How to Prove Wrongful Death in Texas
If you request that the court hold another person legally accountable for your loved one’s death, you must be able to prove certain things, including the following:
- That the person named as a defendant failed in a duty owed to your loved one at the time of his or her death
- That the breach of duty directly caused the fatality
- That you suffered damages because of the person’s negligent or reckless behavior
- That you deserve compensatory or punitive restitution for damages
- That you have met the requirements for filing a wrongful death claim, such as statutes of limitation or identification as an immediate family member
Wrongful Death Damages
Damages often include emotional pain and suffering, loss of potential wages that a decedent may have earned in the course of his or her lifetime, burial expenses, medical bills, and other costs associated with a loved one’s death.

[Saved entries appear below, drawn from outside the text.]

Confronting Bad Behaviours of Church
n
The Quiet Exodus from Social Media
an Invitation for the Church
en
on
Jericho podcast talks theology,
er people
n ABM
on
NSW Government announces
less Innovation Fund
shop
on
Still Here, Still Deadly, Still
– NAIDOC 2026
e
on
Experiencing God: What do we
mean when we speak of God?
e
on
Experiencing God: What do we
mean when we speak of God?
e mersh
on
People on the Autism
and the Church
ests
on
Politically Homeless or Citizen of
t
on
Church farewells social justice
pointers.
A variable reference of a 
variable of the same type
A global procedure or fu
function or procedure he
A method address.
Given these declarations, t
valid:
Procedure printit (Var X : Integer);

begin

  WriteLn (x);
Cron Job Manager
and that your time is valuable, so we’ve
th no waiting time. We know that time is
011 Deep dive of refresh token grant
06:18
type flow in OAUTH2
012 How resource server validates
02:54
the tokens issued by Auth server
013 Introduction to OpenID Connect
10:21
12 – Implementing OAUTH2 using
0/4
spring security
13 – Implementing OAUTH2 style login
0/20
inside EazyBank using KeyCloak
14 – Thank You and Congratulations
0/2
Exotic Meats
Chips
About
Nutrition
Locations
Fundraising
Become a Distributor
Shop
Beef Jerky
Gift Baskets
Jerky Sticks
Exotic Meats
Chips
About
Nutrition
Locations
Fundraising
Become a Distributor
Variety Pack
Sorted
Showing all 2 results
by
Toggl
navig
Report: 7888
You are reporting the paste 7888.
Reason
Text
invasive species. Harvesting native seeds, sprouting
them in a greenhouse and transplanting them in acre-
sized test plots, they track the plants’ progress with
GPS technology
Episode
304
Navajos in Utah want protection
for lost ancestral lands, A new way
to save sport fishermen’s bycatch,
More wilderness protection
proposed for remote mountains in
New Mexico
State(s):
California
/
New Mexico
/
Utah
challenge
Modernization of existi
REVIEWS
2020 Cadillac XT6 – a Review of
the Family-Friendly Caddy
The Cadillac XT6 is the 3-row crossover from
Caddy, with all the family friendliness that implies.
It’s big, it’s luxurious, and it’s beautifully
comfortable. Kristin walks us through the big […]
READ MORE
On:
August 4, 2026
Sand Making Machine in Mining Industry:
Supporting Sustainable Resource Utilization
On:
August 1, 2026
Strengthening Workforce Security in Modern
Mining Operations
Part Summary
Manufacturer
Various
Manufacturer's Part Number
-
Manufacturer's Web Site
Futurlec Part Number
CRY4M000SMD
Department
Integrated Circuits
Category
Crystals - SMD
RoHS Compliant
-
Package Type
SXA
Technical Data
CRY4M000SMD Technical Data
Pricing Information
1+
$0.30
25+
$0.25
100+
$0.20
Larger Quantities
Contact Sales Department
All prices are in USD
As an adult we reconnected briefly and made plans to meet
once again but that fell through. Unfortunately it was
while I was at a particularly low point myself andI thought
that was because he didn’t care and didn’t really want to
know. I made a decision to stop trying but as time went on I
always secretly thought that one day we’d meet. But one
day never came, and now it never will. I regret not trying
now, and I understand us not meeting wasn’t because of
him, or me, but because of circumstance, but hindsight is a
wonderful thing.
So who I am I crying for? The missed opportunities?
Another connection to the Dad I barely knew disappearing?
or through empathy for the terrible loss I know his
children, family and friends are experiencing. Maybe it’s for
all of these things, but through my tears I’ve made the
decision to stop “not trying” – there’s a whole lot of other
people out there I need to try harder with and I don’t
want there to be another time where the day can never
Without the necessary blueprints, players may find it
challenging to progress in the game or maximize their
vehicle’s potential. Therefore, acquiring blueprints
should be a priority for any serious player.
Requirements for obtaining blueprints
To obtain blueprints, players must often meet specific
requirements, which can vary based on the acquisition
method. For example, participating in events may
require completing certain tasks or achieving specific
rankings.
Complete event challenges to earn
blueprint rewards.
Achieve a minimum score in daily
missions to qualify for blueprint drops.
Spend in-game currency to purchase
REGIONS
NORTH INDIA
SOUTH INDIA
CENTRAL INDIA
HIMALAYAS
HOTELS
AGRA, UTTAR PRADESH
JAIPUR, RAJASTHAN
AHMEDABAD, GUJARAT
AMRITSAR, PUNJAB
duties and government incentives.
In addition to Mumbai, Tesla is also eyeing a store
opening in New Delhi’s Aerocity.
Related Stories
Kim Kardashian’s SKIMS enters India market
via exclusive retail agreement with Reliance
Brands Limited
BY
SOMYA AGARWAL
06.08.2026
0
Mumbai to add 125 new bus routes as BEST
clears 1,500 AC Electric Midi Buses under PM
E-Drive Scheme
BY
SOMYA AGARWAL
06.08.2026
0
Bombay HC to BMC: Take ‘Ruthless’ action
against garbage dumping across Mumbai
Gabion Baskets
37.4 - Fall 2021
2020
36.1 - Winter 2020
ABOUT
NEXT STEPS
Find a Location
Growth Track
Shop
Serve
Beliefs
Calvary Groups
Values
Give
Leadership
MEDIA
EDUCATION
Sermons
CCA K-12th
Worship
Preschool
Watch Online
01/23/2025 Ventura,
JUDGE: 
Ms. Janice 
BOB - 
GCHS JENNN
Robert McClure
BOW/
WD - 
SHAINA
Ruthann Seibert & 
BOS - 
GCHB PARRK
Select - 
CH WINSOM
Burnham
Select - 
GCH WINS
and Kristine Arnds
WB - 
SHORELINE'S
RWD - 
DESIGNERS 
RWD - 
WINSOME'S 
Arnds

Wrongful Death Lawyers Can Help
Re-living events that led to your family member’s death by describing the details of the accident in court would likely be one of the most difficult experiences of your life. Many grieving family members do not feel up to the task, so they rely on experienced personal injury attorneys to speak for them during proceedings. The court often awards compensation in such cases may be the only means some families have to cover burial expenses or other costs associated with the tragic loss of their loved ones.